Home > About Apoyodravet > Rare Epilepsies
Rare Epilepsies
Somos líderes, somos útiles, somos necesarios, participa
A variety of rare diseases and syndromes involve epileptic seizures. The presence of increased neuronal activity in those affected is correlated with severe brain dysfunction that comes with serious consequences as a result of epileptic encephalopathy.
Refractory epilepsies are types of epilepsy in which seizures cannot be adequately controlled using current anti-seizure medication. Refractory epilepsy is estimated to be present in 30% of people with epilepsy.

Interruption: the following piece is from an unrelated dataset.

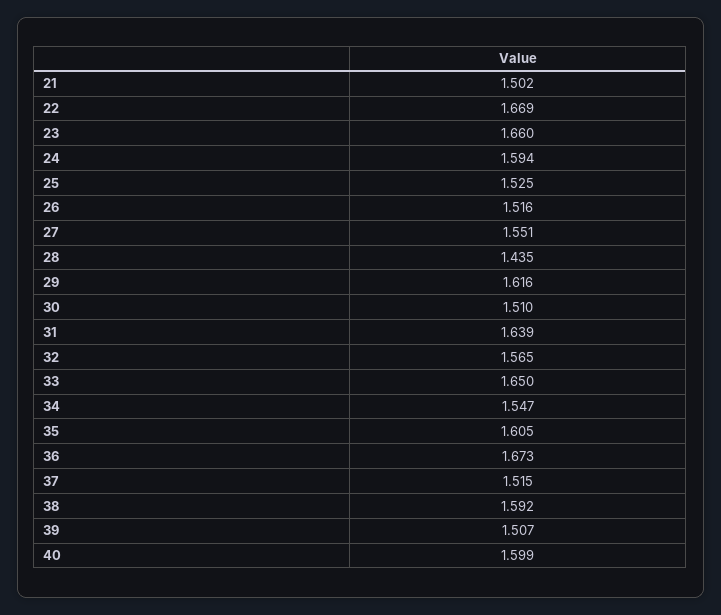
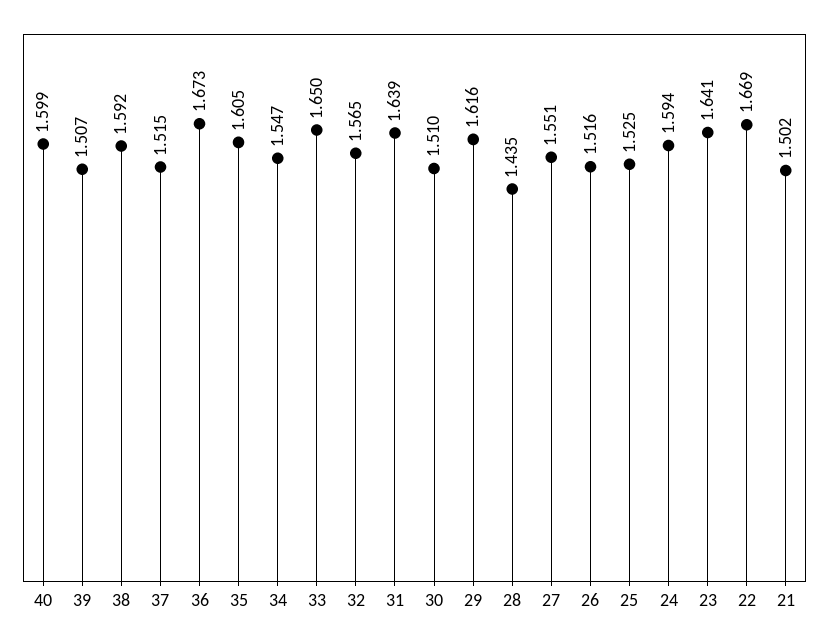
23: 1.66 -> 1.641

Rare and complex epilepsies make up a range of syndromes and epilepsies characterized by their high degree of severity and mortality and significant presence in infants, in whom controlling the disease is exceedingly difficult.

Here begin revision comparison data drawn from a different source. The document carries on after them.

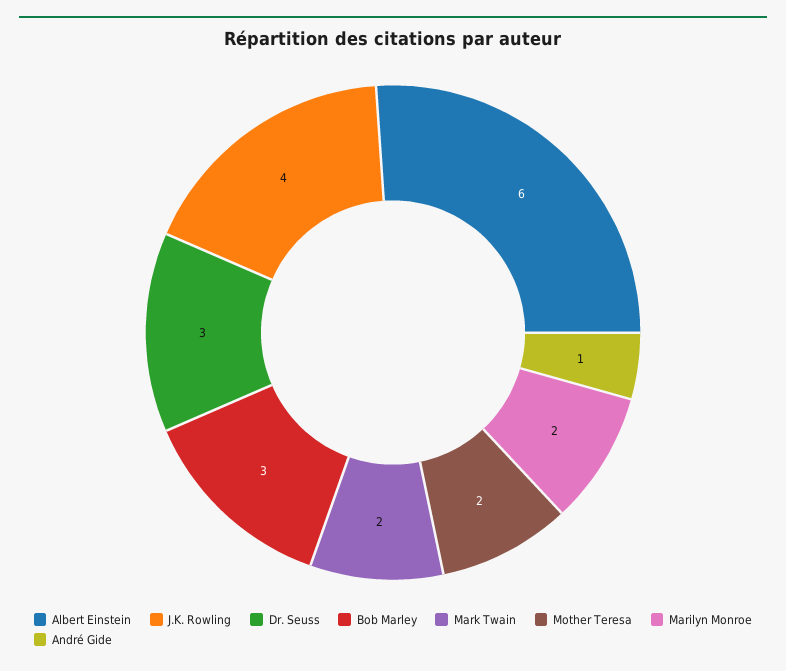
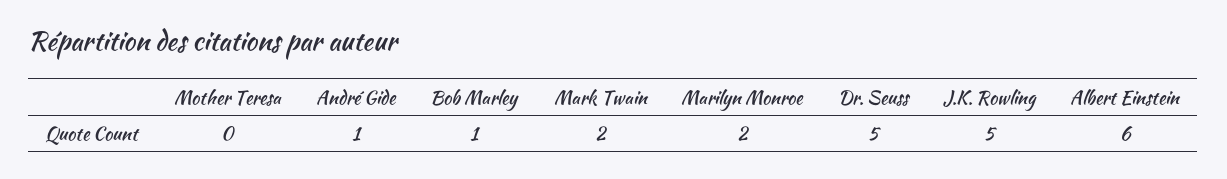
J.K. Rowling: 4 -> 5
Dr. Seuss: 3 -> 5
Bob Marley: 3 -> 1
Mother Teresa: 2 -> 0

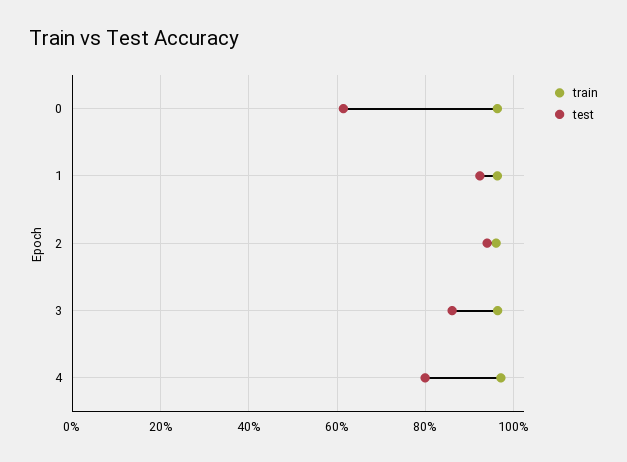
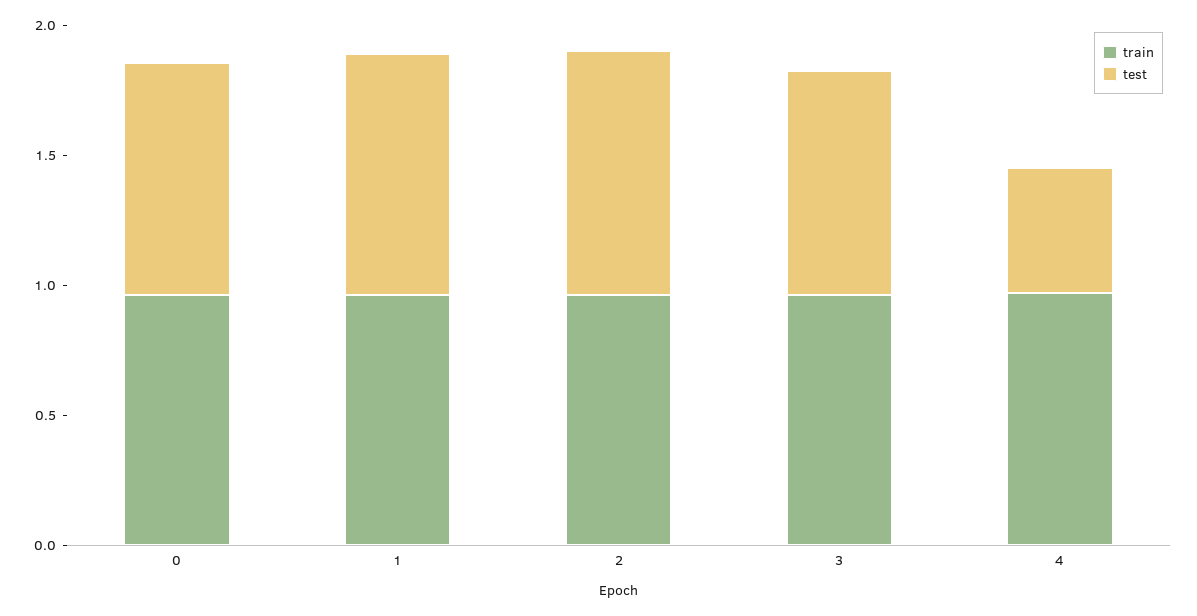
test, 0: 0.62 -> 0.9
test, 4: 0.8 -> 0.5

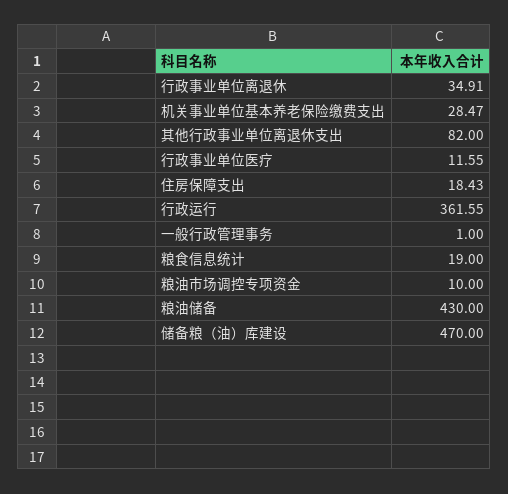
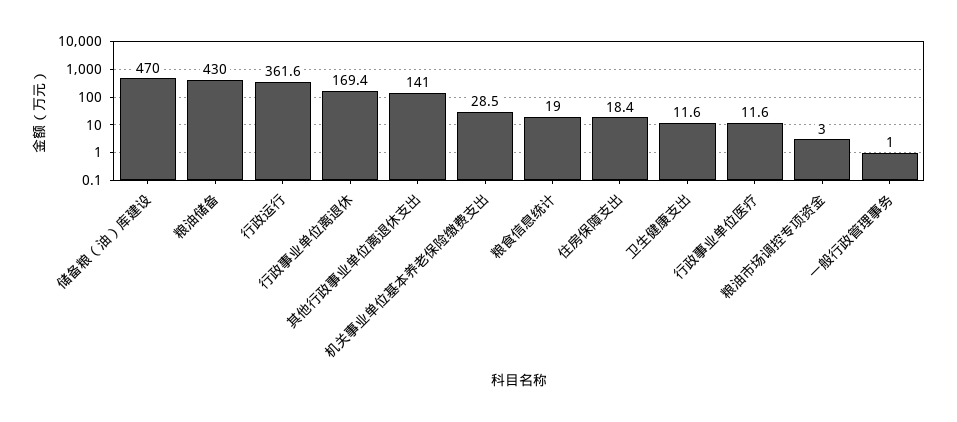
行政事业单位离退休: 34.91 -> 169.4
其他行政事业单位离退休支出: 82 -> 141
粮油市场调控专项资金: 10 -> 3
卫生健康支出: none -> 11.6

While multiple diseases share the commonality of involving epileptic seizures, it is not appropriate to speak of a single type of epilepsy but rather different epilepsies with different causes and features. As a result, different treatments are required even though patients tend to have similar needs and require similar care.
For information purposes, examples of some epileptic encephalopathies, epileptic syndromes or diseases could include Dravet syndrome, West syndrome, tuberous sclerosis, Lennox-Gastaut syndrome, PCDH19 gene mutation, Rett syndrome, Rasmussen syndrome, GLUT1 deficiency syndrome and more.
Scientific and medical advances in the field of rare epilepsies can offer tangible benefits for improving quality of life, in the ultimate goal of curing patients of a variety of related diseases.